なんだ。やっぱり凪は、聖君が一番いいのかなあ。
「着替えてきます」
私はそう言って、2階に上がった。和室に入り、ワンピースを脱ぎ、長そでTシャツにパーカーを羽織り、ジーンズを履いた。
「桃子ちゃん」
聖君が2階に来て、和室に入ってきた。
「あれ?凪は?」
「杏樹が抱っこしている」
「いいの?もっと凪のこと、抱っこしなくって」
「うん。それよりさ、おっぱい大丈夫?」
「…はってる。どうしようかな。

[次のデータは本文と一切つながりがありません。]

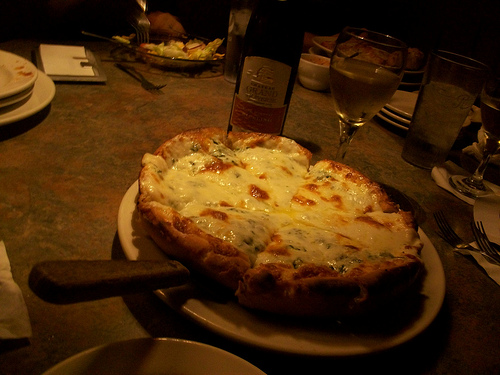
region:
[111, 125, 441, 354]
pizza on white plate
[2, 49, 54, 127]
stack of white plates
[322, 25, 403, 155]
white wine in glass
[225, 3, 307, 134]
wine bottle with label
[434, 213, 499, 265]
prongs of two forks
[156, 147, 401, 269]
melted cheese on pizza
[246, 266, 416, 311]
thicks crust of pizza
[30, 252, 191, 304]
wood handle of server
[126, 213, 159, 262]
shadow of pizza on plate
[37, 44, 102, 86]
white paper clipped to tray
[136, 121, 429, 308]
cheese pizza on a white plate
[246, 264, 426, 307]
brown pizza crust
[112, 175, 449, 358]
white plate under the pizza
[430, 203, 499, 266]
silver forks near the pizza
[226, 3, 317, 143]
bottle of wine with white and red label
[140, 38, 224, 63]
salad on the clear plate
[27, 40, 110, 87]
white check on a silver holder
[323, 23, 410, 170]
clear glass of white wine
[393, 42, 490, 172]
clear cup of ice water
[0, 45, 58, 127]
pile of dirty white plates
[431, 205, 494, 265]
A pair of forks that are touching.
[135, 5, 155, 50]
A fork being used to eat or standing up in food.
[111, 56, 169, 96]
Fork on the table and not touching a napkin.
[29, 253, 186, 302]
The wood handle of a pizza server.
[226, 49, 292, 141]
The label on a dark colored bottle.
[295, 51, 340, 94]
A small white bowl.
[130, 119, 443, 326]
A small sized pizza sitting on a plate.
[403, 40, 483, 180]
A glass of water.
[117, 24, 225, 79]
A mixed salad, being eaten.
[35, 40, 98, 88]
What appears to be a bill for the meal.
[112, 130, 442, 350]
a plate with a pizza on it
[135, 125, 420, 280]
a deep pizza with brown crust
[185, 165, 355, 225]
cheese topping on the pizza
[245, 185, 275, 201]
red sauce on the pizza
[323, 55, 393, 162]
A glass of wine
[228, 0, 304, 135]
a bottle of wine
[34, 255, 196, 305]
the handle of a skillet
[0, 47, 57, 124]
a stack of plates in upper right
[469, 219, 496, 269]
the end of a fork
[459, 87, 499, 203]
the half of a wine glass left of image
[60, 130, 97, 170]
Table where the food, plates, and drinks are on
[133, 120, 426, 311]
Pan of pizza on plate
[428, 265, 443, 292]
Small part of the white plate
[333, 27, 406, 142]
Glass filled with alcohol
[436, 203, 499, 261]
Two silver forks on a napkin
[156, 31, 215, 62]
A bowl of salad someone is eating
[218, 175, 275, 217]
White and brown cheese on pizza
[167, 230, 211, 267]
Brown crust on pizza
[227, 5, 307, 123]
Alcohol bottle on table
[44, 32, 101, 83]
Receipt on the table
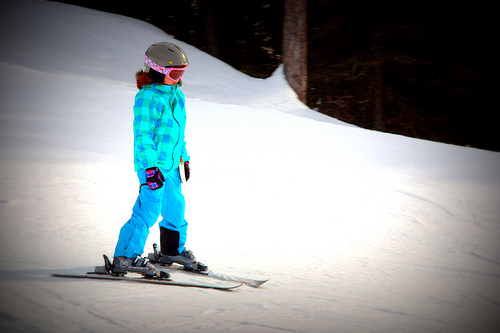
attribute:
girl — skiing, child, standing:
[51, 36, 267, 304]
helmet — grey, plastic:
[130, 36, 194, 76]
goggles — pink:
[142, 58, 183, 80]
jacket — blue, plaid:
[132, 82, 196, 166]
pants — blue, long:
[125, 167, 196, 252]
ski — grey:
[53, 266, 235, 294]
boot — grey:
[113, 250, 146, 266]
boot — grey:
[161, 222, 192, 255]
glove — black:
[145, 165, 170, 190]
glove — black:
[182, 153, 197, 180]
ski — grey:
[168, 255, 270, 288]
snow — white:
[3, 35, 473, 333]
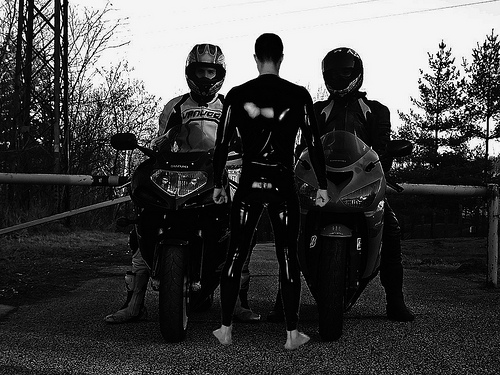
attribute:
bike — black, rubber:
[298, 188, 393, 338]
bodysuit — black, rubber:
[208, 72, 338, 340]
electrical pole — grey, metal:
[10, 1, 82, 223]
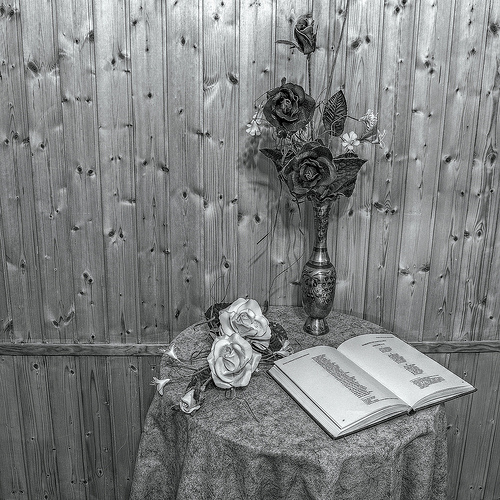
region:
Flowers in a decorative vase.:
[242, 11, 387, 334]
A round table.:
[152, 303, 444, 463]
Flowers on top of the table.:
[150, 300, 285, 418]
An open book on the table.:
[268, 331, 474, 437]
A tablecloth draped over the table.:
[126, 301, 446, 499]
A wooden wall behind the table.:
[3, 243, 498, 498]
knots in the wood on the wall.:
[7, 248, 497, 441]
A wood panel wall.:
[6, 240, 496, 495]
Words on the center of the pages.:
[277, 326, 442, 408]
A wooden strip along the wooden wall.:
[5, 335, 495, 359]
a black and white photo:
[53, 103, 479, 418]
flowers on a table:
[123, 91, 405, 419]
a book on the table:
[246, 324, 443, 454]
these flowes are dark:
[243, 90, 368, 205]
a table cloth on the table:
[118, 325, 493, 498]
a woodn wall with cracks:
[25, 126, 187, 306]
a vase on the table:
[287, 206, 355, 326]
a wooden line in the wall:
[10, 311, 167, 375]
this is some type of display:
[124, 123, 446, 444]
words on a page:
[195, 304, 482, 446]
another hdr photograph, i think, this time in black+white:
[1, 1, 499, 498]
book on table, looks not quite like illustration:
[265, 327, 482, 441]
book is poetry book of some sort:
[268, 326, 481, 440]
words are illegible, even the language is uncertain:
[308, 341, 446, 403]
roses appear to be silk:
[142, 10, 389, 428]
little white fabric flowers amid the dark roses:
[245, 115, 365, 160]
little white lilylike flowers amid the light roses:
[143, 337, 197, 403]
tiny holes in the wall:
[75, 158, 107, 181]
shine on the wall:
[49, 68, 183, 204]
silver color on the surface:
[36, 150, 235, 280]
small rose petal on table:
[177, 393, 204, 414]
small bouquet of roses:
[176, 295, 284, 395]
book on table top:
[285, 318, 490, 448]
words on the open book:
[310, 352, 373, 411]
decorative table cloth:
[138, 426, 291, 473]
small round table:
[153, 308, 457, 479]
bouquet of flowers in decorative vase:
[246, 25, 386, 357]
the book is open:
[300, 335, 462, 428]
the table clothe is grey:
[203, 403, 312, 497]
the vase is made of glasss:
[300, 221, 338, 337]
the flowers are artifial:
[200, 293, 282, 398]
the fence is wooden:
[3, 205, 138, 488]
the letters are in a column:
[311, 346, 388, 426]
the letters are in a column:
[363, 338, 436, 391]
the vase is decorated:
[301, 233, 341, 318]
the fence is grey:
[21, 209, 123, 499]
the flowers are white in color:
[218, 296, 274, 383]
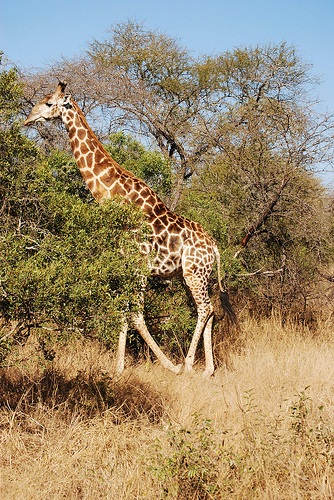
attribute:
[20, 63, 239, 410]
giraffe — brown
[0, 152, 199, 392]
bush — thorny, green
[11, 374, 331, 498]
grass — dry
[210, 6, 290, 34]
sky — blue, clear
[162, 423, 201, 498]
plant — green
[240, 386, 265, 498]
plant — green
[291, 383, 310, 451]
plant — green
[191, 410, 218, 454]
plant — green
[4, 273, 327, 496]
grass — dying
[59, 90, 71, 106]
ear — white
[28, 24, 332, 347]
tree — tall, thin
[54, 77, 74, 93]
horns — short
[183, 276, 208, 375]
leg — long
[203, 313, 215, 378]
leg — long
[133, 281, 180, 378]
leg — long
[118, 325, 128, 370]
leg — long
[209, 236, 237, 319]
tail — long, thin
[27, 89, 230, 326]
giraffe — white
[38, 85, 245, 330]
giraffe — brown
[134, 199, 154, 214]
spots — mosaic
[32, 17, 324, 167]
sky — blue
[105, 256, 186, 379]
legs — longer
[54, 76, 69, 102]
ossicles — brown, black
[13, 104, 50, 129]
nose — brown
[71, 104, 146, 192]
mane — short, brown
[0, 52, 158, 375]
tree — green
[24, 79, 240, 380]
giraffe — spotted, grazing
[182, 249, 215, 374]
legs — back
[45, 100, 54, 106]
eye — gentle, dark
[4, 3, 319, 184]
sky — blue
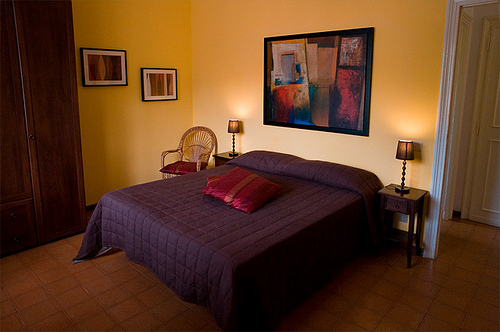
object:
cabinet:
[0, 0, 87, 255]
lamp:
[228, 120, 240, 156]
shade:
[236, 121, 245, 155]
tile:
[343, 292, 390, 331]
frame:
[262, 27, 374, 138]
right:
[377, 182, 428, 268]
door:
[458, 3, 498, 227]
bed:
[70, 150, 383, 331]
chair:
[158, 125, 218, 180]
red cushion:
[159, 161, 208, 175]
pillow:
[202, 166, 283, 214]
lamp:
[394, 138, 414, 193]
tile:
[43, 276, 91, 311]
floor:
[0, 220, 500, 331]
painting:
[83, 49, 127, 85]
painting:
[142, 69, 177, 101]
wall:
[73, 0, 190, 203]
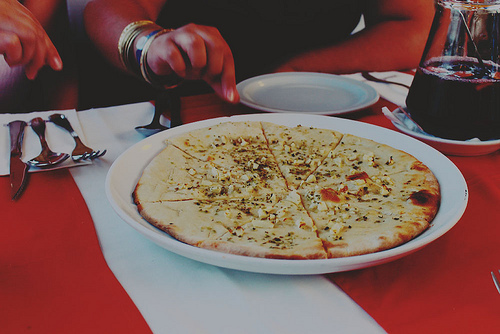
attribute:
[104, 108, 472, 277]
plate — white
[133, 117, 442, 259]
food — flatbread, delicious, topped, sliced, fresh, large, italian, white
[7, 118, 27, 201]
utensil — metal, knife, silver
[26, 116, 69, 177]
utensil — metal, spoon, silver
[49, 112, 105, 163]
utensil — metal, fork, silver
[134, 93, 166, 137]
utensil — silver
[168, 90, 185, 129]
utensil — silver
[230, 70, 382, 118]
plate — white, smaller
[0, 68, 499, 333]
table — set, red, white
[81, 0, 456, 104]
person — reaching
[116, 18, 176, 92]
bracelets — multicolored, colorful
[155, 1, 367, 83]
shirt — dark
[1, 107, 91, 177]
napkin — white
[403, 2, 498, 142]
pitcher — filled, glass, drink, wine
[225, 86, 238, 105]
fingernail — short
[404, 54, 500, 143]
drink — purple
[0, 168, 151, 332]
placemat — red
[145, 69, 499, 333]
placemat — red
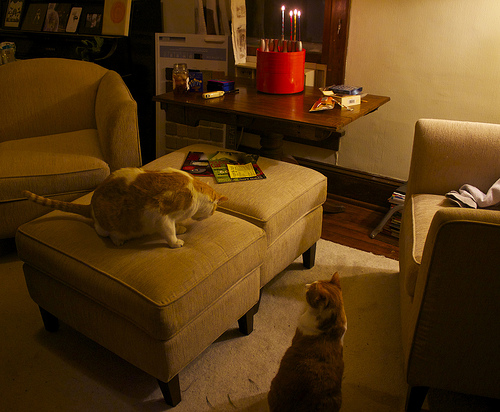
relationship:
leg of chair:
[148, 368, 203, 410] [13, 134, 374, 404]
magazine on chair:
[202, 146, 269, 187] [134, 136, 326, 293]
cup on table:
[258, 42, 304, 89] [159, 68, 386, 155]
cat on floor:
[262, 266, 344, 411] [2, 147, 410, 410]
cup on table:
[256, 39, 302, 94] [180, 70, 425, 175]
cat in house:
[262, 266, 344, 411] [4, 3, 480, 399]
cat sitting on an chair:
[37, 151, 236, 245] [13, 178, 275, 405]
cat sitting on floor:
[255, 266, 356, 409] [2, 147, 410, 410]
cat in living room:
[20, 162, 219, 249] [0, 0, 499, 410]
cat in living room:
[262, 266, 344, 411] [0, 0, 499, 410]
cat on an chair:
[20, 162, 219, 249] [13, 178, 275, 405]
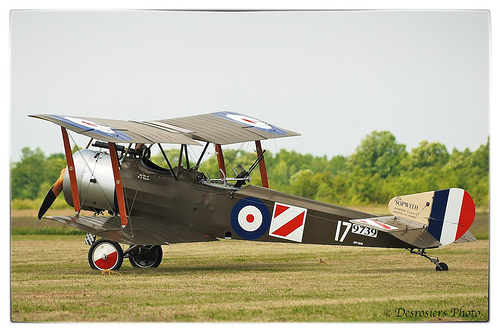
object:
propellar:
[36, 167, 68, 220]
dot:
[245, 214, 254, 223]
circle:
[229, 197, 271, 240]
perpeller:
[37, 168, 66, 221]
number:
[334, 219, 352, 243]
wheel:
[88, 238, 124, 271]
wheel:
[435, 262, 448, 272]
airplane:
[27, 110, 477, 272]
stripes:
[437, 188, 466, 248]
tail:
[348, 187, 477, 249]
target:
[229, 196, 271, 240]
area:
[6, 9, 494, 323]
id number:
[353, 224, 377, 237]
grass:
[7, 225, 486, 322]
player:
[246, 213, 255, 223]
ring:
[238, 205, 263, 232]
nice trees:
[343, 129, 409, 183]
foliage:
[325, 185, 349, 202]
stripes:
[386, 187, 476, 248]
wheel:
[127, 245, 163, 269]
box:
[260, 192, 308, 244]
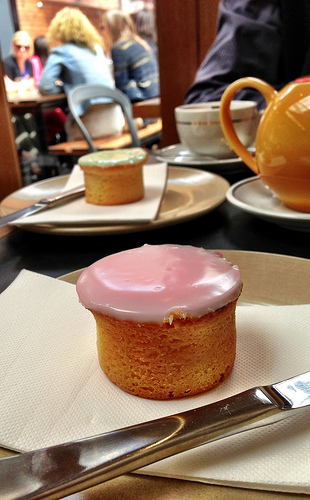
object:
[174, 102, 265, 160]
cup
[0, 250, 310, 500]
plate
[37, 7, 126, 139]
person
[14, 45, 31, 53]
glasses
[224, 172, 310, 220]
saucer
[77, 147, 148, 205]
cupcake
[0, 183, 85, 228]
butterknife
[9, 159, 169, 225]
napkin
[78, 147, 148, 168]
frosting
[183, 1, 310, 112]
person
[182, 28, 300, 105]
arm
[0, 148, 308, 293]
tabble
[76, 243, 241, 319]
icing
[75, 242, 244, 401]
cupcake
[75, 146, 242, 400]
two cupcakes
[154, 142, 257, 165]
saucer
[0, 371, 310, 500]
knife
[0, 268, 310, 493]
napkin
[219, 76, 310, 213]
kettle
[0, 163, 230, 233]
plate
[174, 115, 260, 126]
gold line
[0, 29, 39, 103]
woman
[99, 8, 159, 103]
woman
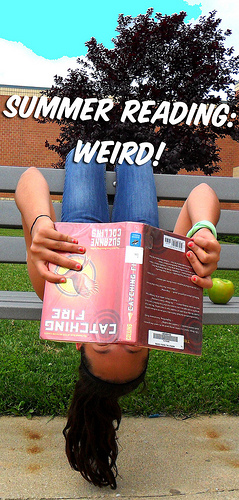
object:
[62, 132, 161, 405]
girl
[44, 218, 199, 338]
book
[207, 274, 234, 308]
apple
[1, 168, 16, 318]
bench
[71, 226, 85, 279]
nails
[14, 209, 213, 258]
bracelet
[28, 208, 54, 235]
wrist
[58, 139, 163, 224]
jeans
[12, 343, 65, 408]
grass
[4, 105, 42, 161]
wall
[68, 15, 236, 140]
tree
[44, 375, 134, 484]
hair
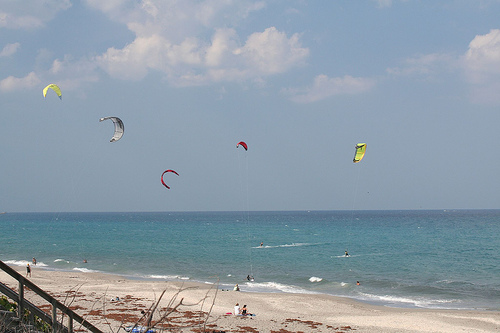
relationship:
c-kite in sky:
[159, 168, 180, 190] [1, 0, 480, 213]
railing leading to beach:
[6, 253, 109, 331] [4, 262, 498, 331]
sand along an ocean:
[4, 264, 498, 331] [4, 213, 498, 309]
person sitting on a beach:
[233, 302, 243, 316] [4, 262, 498, 331]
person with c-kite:
[224, 259, 264, 303] [235, 140, 249, 152]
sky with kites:
[0, 0, 500, 213] [177, 109, 283, 167]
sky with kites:
[0, 0, 500, 213] [48, 100, 385, 218]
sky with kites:
[35, 43, 495, 207] [97, 110, 426, 221]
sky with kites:
[0, 0, 500, 213] [45, 106, 226, 196]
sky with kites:
[0, 0, 500, 213] [115, 109, 387, 183]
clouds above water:
[122, 20, 333, 81] [88, 199, 496, 328]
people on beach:
[232, 300, 253, 318] [4, 233, 484, 331]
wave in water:
[300, 264, 337, 293] [0, 211, 484, 302]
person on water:
[244, 266, 262, 285] [5, 214, 480, 314]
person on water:
[344, 250, 350, 257] [5, 214, 480, 314]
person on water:
[354, 276, 371, 292] [5, 214, 480, 314]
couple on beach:
[230, 294, 254, 320] [4, 219, 466, 331]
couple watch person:
[230, 294, 254, 320] [356, 281, 359, 285]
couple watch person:
[230, 294, 254, 320] [246, 274, 251, 281]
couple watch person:
[230, 294, 254, 320] [344, 250, 350, 257]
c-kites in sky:
[35, 82, 370, 198] [1, 0, 480, 213]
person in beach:
[26, 263, 33, 277] [4, 219, 466, 331]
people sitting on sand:
[239, 304, 256, 316] [4, 264, 498, 331]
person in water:
[341, 240, 351, 263] [0, 211, 484, 302]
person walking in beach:
[22, 262, 34, 276] [5, 214, 495, 321]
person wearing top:
[232, 303, 239, 321] [232, 305, 243, 315]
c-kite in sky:
[42, 85, 63, 96] [1, 0, 480, 213]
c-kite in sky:
[104, 114, 123, 143] [1, 0, 480, 213]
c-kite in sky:
[228, 136, 256, 159] [1, 0, 480, 213]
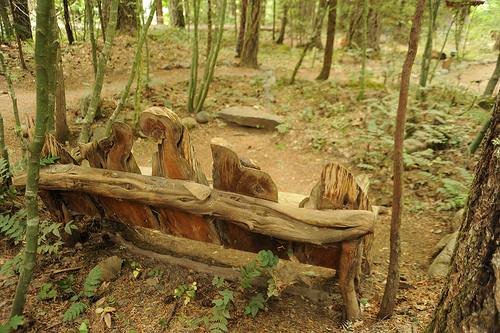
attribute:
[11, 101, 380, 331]
bench — empty, wooden, restful, wood, old, reclaimed wood, man-made, custom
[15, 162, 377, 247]
log — brown, wooden, long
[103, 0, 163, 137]
stem — weak, thin, green, tall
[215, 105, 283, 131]
rock — large, big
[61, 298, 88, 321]
leaves — green, small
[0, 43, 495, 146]
trail — small, leading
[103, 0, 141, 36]
tree — distant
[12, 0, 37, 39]
tree — distant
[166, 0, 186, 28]
tree — distant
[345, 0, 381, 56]
tree — distant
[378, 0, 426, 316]
trunk — tall, skinny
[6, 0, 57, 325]
trunk — skinny, green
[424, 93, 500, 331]
trunk — tree, bark, big, tall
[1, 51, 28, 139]
root — green, tall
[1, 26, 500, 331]
ground — weedy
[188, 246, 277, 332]
plant — growing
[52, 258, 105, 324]
plant — growing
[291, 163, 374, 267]
plank — wooden, small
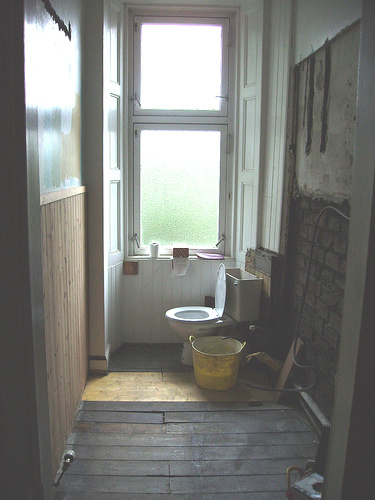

搾乳してあとで凪にあげようかな」
「…俺、手伝う?」
「エッチ」
「だから~~、もうちゃんとパパと夫に戻りました!」
聖君はまた口をとがらせた。
「じゃ、じゃあ、お願いしようかな」
そう言うと聖君は私の横に来て、Tシャツをまくりあげたが、一気に私がドキドキしてしまって、
「やっぱり、いい」
と私は後ろを向いた。
「え?どうして?」
「だって、私のほうがまだ、ママにも奥さんにも戻れていなくって」
「へ?」
「聖君に今、胸を触られたら、きっとドキドキしちゃう」
「…うそ」
聖君がそう言ってから、後ろから抱きしめてきた。
「駄目。そういうのも、ドキドキするから」
「なんだ~。それならそうと、早くに言って。俺もすぐに、恋人に戻れるよ?」
「聖君」
「うん?」
聖君はうなじにキスをしている。
「搾乳したいから、下に行っててね」
「…」
それでも、聖君はまだ、私から離れない。
「聖君!下!」
「はい」
聖君は私にそう言われると、ハウスと言われた犬のように背を向けて、おとなしく和室を出て行った。
「もう。油断ならないんだから」
そう言いながら、まだ私の顔はほてっていたし、胸はドキドキしていた。
あ~~あ。胸がはっていなかったら、まだまだ恋人でいたかったなあ。なんて、一人で搾乳しながら私はがっかりしていた。
だけど、もう母親に戻らなくっちゃね。